There was a time when college campuses were seen as the ultimate bastions of free speech — places populated by young adults away from home for the first time, testing the limits of thought and propriety.
Those days are gone.
Today campus “bias teams” are ready to pounce like Donald Sutherland in “Invasion of the Body Snatchers” on the usually unwitting victims of political correctness.
You can’t even tell a joke anymore on many college and university campuses.
Any remark, joke, or gesture that just might be interpreted as “offensive” could be reported to campus thought police groups commonly known as the “Bias Response Team,” or perhaps the “Bias Assessment and Response Team,” or “Bias Incidence and Response Team.” Whatever they’re called, they’re frighteningly Orwellian in their desire to quash the speech of anyone they deem to have made “offensive” remarks or comments. Even professors and staff are not exempt; at the University of California at Santa Cruz a student claimed that “a faculty member made inappropriate jokes of grading like a ‘Nazi’ and continually addressed the class as ‘guys.’”
The University of Colorado, for example, asks people to report “offensive” comments at its website — and the “offender” doesn’t even have to be a student or affiliated with the university. Here is a screenshot of how U of C encourages reporting of these crimes against humanity.
The University of Oregon has a handy-dandy pdf at its website which lists a compilation of all the incidents in which some fragile crybabies reported being butthurt by a fellow student.
These Red Guard wannabes have so infected the hallowed halls of higher education that even comedians — most notably Jerry Seinfeld — are refusing to play college campuses anymore. In an interview last year, Seinfeld told a reporter, “I don’t play colleges, but I hear a lot of people tell me, ‘Don’t go near colleges. They’re so PC.’” They just want to use these words: ‘That’s racist;’ ‘That’s sexist;’ ‘That’s prejudice,’” he said. “They don’t know what the hell they’re talking about.”
Seinfeld is not alone.
Thankfully, not all students are infected by the bias bug.
My son-in-law is a graduate of the U.S. Naval Academy. He and my daughter were high school sweethearts whose relationship survived the distance between their respective schools and the rigors of a service academy. Often she would share with me reports from USNA in his letters to her.
She told me that during ‘plebe summer’ her boyfriend’s roommates spared no expense in mocking his Latino background. Words like ‘wetback’ were directed at him, even though his background is not Mexican. I winced at what I thought were bad manners, but found that the remarks were merely young males bonding during what was a most challenging time in their 18-year-old lives.
He survived the lampoons of his friends, as well as Annapolis, and upon graduation that band of brothers became each other’s groomsmen at their weddings, and even godfathers to eventual children.
What would’ve been the result if the very incorrect humor exhibited by these midshipmen — not to mention the constant hazing by upperclassmen — was curtailed by a thought police brigade at Annapolis? Would they have turned out to be the tough and resilient officers that USNA produces? I think not.
Students at liberal arts colleges and universities certainly do not undergo the rigors of a service academy, nor should it be required that they do so. However, these institutions should expect their students to act like the young adults they supposedly are, and that means to stop enabling the kindergarten level crybaby and tattle-tale antics of their special snowflake students through inane groups like “Bias Report Teams.”
I think we need to close down a few colleges.

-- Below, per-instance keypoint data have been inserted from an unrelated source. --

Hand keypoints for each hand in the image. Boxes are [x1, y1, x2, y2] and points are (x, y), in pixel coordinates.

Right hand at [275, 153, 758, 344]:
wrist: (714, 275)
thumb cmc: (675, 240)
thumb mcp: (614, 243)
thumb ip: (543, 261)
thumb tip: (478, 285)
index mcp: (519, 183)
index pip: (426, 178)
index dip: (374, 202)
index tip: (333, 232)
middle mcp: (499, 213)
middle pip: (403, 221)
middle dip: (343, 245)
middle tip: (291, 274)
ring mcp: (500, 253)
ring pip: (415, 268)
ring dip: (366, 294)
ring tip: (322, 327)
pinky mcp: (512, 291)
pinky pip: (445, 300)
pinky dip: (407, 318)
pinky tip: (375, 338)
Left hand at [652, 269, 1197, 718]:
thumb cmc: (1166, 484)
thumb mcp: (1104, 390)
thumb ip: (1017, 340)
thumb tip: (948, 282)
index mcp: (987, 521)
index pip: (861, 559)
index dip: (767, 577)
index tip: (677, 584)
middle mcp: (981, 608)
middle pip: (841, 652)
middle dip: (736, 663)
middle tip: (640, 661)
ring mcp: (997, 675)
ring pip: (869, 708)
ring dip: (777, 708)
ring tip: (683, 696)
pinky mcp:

Different times, but my nickname at college (not a service academy but Corps of Cadets at Texas A&M) derived from my habit of addressing classmates. I would’ve been labeled sexist.
I was tagged as “Bitch” as in “Quit being such a little bitch.”

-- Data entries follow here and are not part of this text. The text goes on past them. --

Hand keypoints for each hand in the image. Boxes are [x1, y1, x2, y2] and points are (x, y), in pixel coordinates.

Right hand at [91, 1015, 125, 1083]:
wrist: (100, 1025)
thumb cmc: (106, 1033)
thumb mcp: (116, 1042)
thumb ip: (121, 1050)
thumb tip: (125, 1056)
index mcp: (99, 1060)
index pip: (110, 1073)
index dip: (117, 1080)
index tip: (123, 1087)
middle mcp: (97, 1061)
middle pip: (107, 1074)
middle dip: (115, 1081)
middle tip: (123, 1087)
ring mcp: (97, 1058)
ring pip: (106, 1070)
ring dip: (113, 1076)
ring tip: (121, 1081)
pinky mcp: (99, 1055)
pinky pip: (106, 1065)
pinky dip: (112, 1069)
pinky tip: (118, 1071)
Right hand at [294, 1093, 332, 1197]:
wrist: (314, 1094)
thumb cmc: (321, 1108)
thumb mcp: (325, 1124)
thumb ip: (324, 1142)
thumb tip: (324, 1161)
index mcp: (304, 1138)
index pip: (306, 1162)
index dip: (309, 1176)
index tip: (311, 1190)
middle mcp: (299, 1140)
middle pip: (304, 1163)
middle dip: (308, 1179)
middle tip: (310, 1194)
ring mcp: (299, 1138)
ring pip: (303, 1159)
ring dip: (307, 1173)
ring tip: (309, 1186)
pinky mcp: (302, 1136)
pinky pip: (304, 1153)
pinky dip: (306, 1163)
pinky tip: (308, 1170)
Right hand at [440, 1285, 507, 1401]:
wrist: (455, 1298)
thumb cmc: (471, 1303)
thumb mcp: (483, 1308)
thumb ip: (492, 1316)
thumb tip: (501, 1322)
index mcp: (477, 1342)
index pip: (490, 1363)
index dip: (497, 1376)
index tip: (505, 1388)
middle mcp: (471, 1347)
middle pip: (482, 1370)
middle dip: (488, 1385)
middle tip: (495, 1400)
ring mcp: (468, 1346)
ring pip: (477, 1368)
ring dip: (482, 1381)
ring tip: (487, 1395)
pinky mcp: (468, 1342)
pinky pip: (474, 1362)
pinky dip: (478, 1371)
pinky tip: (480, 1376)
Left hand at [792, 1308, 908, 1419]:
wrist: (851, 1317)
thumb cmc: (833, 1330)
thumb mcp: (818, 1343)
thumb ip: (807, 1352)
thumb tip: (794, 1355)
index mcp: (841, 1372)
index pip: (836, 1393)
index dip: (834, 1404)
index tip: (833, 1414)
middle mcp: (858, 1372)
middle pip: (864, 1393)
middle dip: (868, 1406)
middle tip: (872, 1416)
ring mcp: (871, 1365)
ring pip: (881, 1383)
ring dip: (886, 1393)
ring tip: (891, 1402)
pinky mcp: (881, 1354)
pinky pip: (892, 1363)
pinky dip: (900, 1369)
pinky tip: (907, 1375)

Still have my class shirt with that name on the back in big letters
He and my daughter were high school sweethearts whose relationship survived the distance between their respective schools and the rigors of a service academy.
They deserve great kudos just for achieving that. 🙂
Students at liberal arts colleges and universities certainly do not undergo the rigors of a service academy, nor should it be required that they do so.
It certainly would be nice if some measure of rigor was required, though! Maybe a little intellectual rigor once in a while?